Non si ferma l’iter di Barcellona per il referendum di autodeterminazione indetto per il primo ottobre. Il voto è stato dichiarato “illegale” da Madrid, ma la Catalogna ha rilanciato la sfida, acuendo quella che può essere considerata la crisi istituzionale più grave dalla morte del dittatore Francisco Franco nel 1975. Ieri la Corte costituzionale spagnola, su richiesta del governo centrale, aveva sospeso il decreto di convocazione del referendum sulla secessione con un provvedimento d’urgenza. La Consulta aveva anche intimato i sindaci catalani che dovranno fornire i seggi a non partecipare alla consultazione, ma nella notte il parlamento catalano ha approvato nella notte la legge per il distacco dalla Spagna, che entrerà in vigore se il “sì” vincerà al referendum. Il braccio di ferro tra Barcellona e Madrid continua: le pressioni di Madrid e Rajoy non frenano il governo catalano.
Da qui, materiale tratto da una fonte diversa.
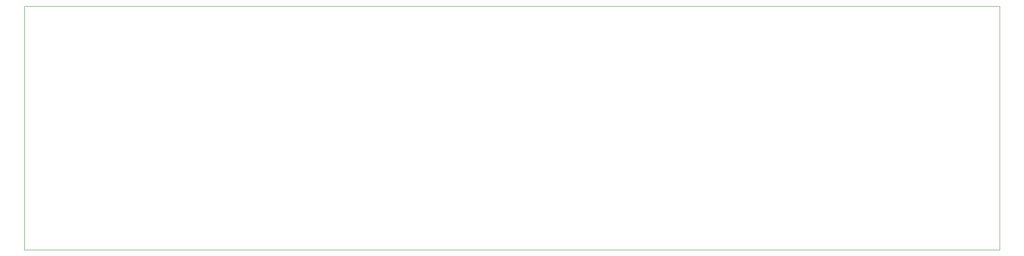
<source format=gbr>
%TF.GenerationSoftware,KiCad,Pcbnew,(5.1.7-0-10_14)*%
%TF.CreationDate,2020-10-27T13:19:28-03:00*%
%TF.ProjectId,macedo module 3,6d616365-646f-4206-9d6f-64756c652033,1*%
%TF.SameCoordinates,Original*%
%TF.FileFunction,Profile,NP*%
%FSLAX46Y46*%
G04 Gerber Fmt 4.6, Leading zero omitted, Abs format (unit mm)*
G04 Created by KiCad (PCBNEW (5.1.7-0-10_14)) date 2020-10-27 13:19:28*
%MOMM*%
%LPD*%
G01*
G04 APERTURE LIST*
%TA.AperFunction,Profile*%
%ADD10C,0.050000*%
%TD*%
G04 APERTURE END LIST*
D10*
X249600000Y-111900000D02*
X49600000Y-111900000D01*
X249600000Y-61900000D02*
X249600000Y-111900000D01*
X49600000Y-61900000D02*
X249600000Y-61900000D01*
X49600000Y-111900000D02*
X49600000Y-61900000D01*
M02*

</source>
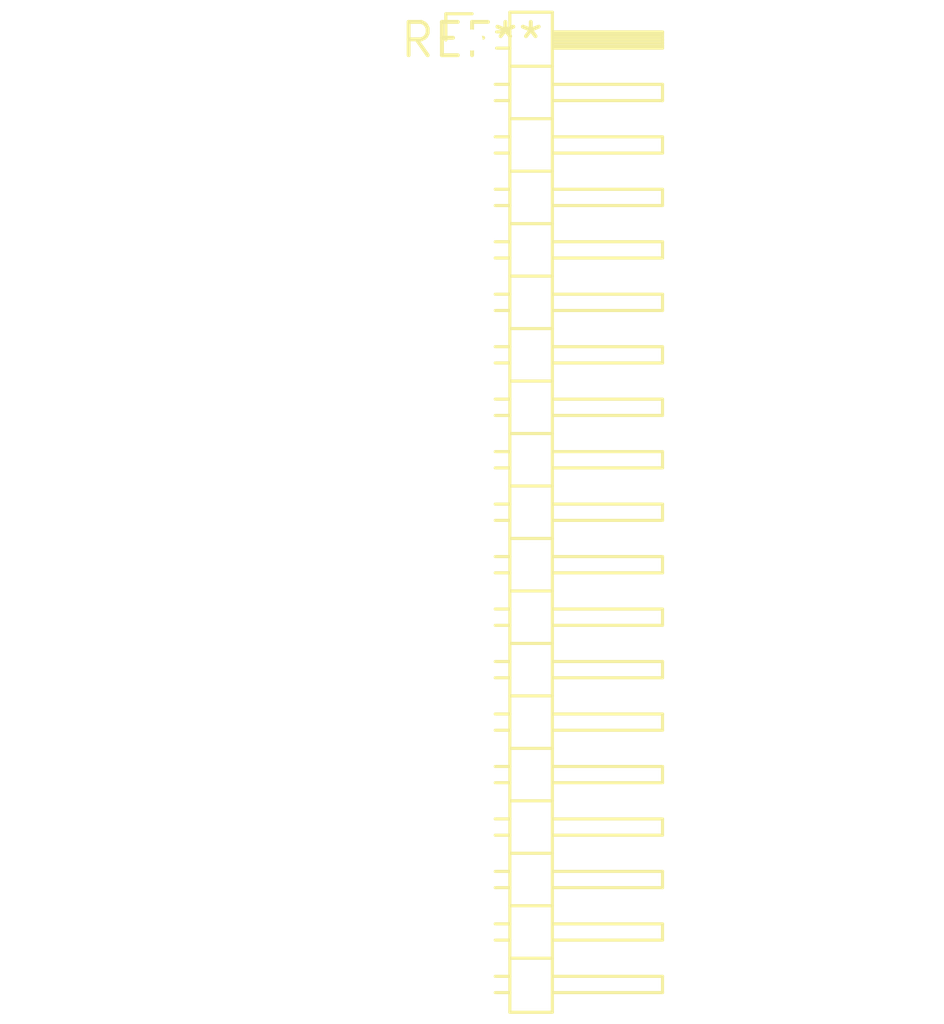
<source format=kicad_pcb>
(kicad_pcb (version 20240108) (generator pcbnew)

  (general
    (thickness 1.6)
  )

  (paper "A4")
  (layers
    (0 "F.Cu" signal)
    (31 "B.Cu" signal)
    (32 "B.Adhes" user "B.Adhesive")
    (33 "F.Adhes" user "F.Adhesive")
    (34 "B.Paste" user)
    (35 "F.Paste" user)
    (36 "B.SilkS" user "B.Silkscreen")
    (37 "F.SilkS" user "F.Silkscreen")
    (38 "B.Mask" user)
    (39 "F.Mask" user)
    (40 "Dwgs.User" user "User.Drawings")
    (41 "Cmts.User" user "User.Comments")
    (42 "Eco1.User" user "User.Eco1")
    (43 "Eco2.User" user "User.Eco2")
    (44 "Edge.Cuts" user)
    (45 "Margin" user)
    (46 "B.CrtYd" user "B.Courtyard")
    (47 "F.CrtYd" user "F.Courtyard")
    (48 "B.Fab" user)
    (49 "F.Fab" user)
    (50 "User.1" user)
    (51 "User.2" user)
    (52 "User.3" user)
    (53 "User.4" user)
    (54 "User.5" user)
    (55 "User.6" user)
    (56 "User.7" user)
    (57 "User.8" user)
    (58 "User.9" user)
  )

  (setup
    (pad_to_mask_clearance 0)
    (pcbplotparams
      (layerselection 0x00010fc_ffffffff)
      (plot_on_all_layers_selection 0x0000000_00000000)
      (disableapertmacros false)
      (usegerberextensions false)
      (usegerberattributes false)
      (usegerberadvancedattributes false)
      (creategerberjobfile false)
      (dashed_line_dash_ratio 12.000000)
      (dashed_line_gap_ratio 3.000000)
      (svgprecision 4)
      (plotframeref false)
      (viasonmask false)
      (mode 1)
      (useauxorigin false)
      (hpglpennumber 1)
      (hpglpenspeed 20)
      (hpglpendiameter 15.000000)
      (dxfpolygonmode false)
      (dxfimperialunits false)
      (dxfusepcbnewfont false)
      (psnegative false)
      (psa4output false)
      (plotreference false)
      (plotvalue false)
      (plotinvisibletext false)
      (sketchpadsonfab false)
      (subtractmaskfromsilk false)
      (outputformat 1)
      (mirror false)
      (drillshape 1)
      (scaleselection 1)
      (outputdirectory "")
    )
  )

  (net 0 "")

  (footprint "PinHeader_1x19_P2.00mm_Horizontal" (layer "F.Cu") (at 0 0))

)

</source>
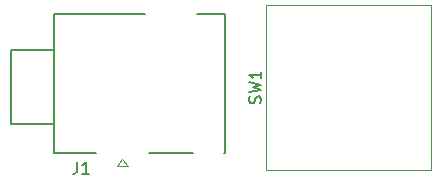
<source format=gto>
G04 #@! TF.GenerationSoftware,KiCad,Pcbnew,(5.0.2)-1*
G04 #@! TF.CreationDate,2019-03-01T20:36:07+00:00*
G04 #@! TF.ProjectId,CherrySwitch,43686572-7279-4537-9769-7463682e6b69,rev?*
G04 #@! TF.SameCoordinates,Original*
G04 #@! TF.FileFunction,Legend,Top*
G04 #@! TF.FilePolarity,Positive*
%FSLAX46Y46*%
G04 Gerber Fmt 4.6, Leading zero omitted, Abs format (unit mm)*
G04 Created by KiCad (PCBNEW (5.0.2)-1) date 01/03/2019 20:36:07*
%MOMM*%
%LPD*%
G01*
G04 APERTURE LIST*
%ADD10C,0.120000*%
%ADD11C,0.150000*%
G04 APERTURE END LIST*
D10*
G04 #@! TO.C,J1*
X127393001Y-74943001D02*
X126893001Y-74393001D01*
X126393001Y-74943001D02*
X127393001Y-74943001D01*
X126893001Y-74393001D02*
X126393001Y-74943001D01*
D11*
X121093001Y-62093001D02*
X128843001Y-62093001D01*
X133193001Y-62093001D02*
X135593001Y-62093001D01*
X135593001Y-62093001D02*
X135593001Y-73893001D01*
X135593001Y-73893001D02*
X135493001Y-73893001D01*
X132893001Y-73893001D02*
X129143001Y-73893001D01*
X124643001Y-73893001D02*
X121093001Y-73893001D01*
X121093001Y-73893001D02*
X121093001Y-62093001D01*
X121093001Y-65193001D02*
X117493001Y-65193001D01*
X117493001Y-65193001D02*
X117493001Y-71393001D01*
X117493001Y-71393001D02*
X121093001Y-71393001D01*
D10*
G04 #@! TO.C,SW1*
X139065000Y-75311000D02*
X139065000Y-61341000D01*
X139065000Y-61341000D02*
X153035000Y-61341000D01*
X153035000Y-61341000D02*
X153035000Y-75311000D01*
X153035000Y-75311000D02*
X139065000Y-75311000D01*
G04 #@! TO.C,*
D11*
G04 #@! TO.C,J1*
X123059667Y-74645381D02*
X123059667Y-75359667D01*
X123012048Y-75502524D01*
X122916810Y-75597762D01*
X122773953Y-75645381D01*
X122678715Y-75645381D01*
X124059667Y-75645381D02*
X123488239Y-75645381D01*
X123773953Y-75645381D02*
X123773953Y-74645381D01*
X123678715Y-74788239D01*
X123583477Y-74883477D01*
X123488239Y-74931096D01*
G04 #@! TO.C,SW1*
X138580761Y-69659333D02*
X138628380Y-69516476D01*
X138628380Y-69278380D01*
X138580761Y-69183142D01*
X138533142Y-69135523D01*
X138437904Y-69087904D01*
X138342666Y-69087904D01*
X138247428Y-69135523D01*
X138199809Y-69183142D01*
X138152190Y-69278380D01*
X138104571Y-69468857D01*
X138056952Y-69564095D01*
X138009333Y-69611714D01*
X137914095Y-69659333D01*
X137818857Y-69659333D01*
X137723619Y-69611714D01*
X137676000Y-69564095D01*
X137628380Y-69468857D01*
X137628380Y-69230761D01*
X137676000Y-69087904D01*
X137628380Y-68754571D02*
X138628380Y-68516476D01*
X137914095Y-68326000D01*
X138628380Y-68135523D01*
X137628380Y-67897428D01*
X138628380Y-66992666D02*
X138628380Y-67564095D01*
X138628380Y-67278380D02*
X137628380Y-67278380D01*
X137771238Y-67373619D01*
X137866476Y-67468857D01*
X137914095Y-67564095D01*
G04 #@! TO.C,*
G04 #@! TD*
M02*

</source>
Così nella notte è arrivata l’approvazione a maggioranza assoluta della cosiddetta legge di “rottura”. Solo gli unionisti della minoranza non hanno partecipato al voto.



CONSULTA SOSPENDE VOTO, BARCELLONA RILANCIA

La Consulta spagnola aveva avvisato personalmente presidente e ministri catalani, la presidenza del parlamento di Barcellona, diversi alti funzionari e i 947 sindaci catalani di non partecipare all’organizzazione del referendum, pena sanzioni penali. Intanto il procuratore generale dello Stato, José Manuel Maza, ha denunciato Puigdemont, i ministri catalani e la presidenza del parlamento per disobbedienza, abuso di potere e malversazione di denaro pubblico: ora rischiano il carcere. Furioso Rajoy, che ha mobilitato la macchina dello Stato. Il referendum per l’indipendenza catalana era stato dichiarato fuorilegge già da altre sentenze della Consulta. La costituzione del 1979 dichiara indivisibile lo Stato spagnolo. La polizia sta indagando su ogni azione «volta alla tenuta del referendum illegale». Ci sono state già perquisizioni in tipografie sospettate di produrre materiale per il voto, mentre la Guardia civil spagnola ha rafforzato la propria presenza in Catalogna. L’obiettivo è trovare e sequestrare le seimila urne che Puigdemont ha detto di avere già.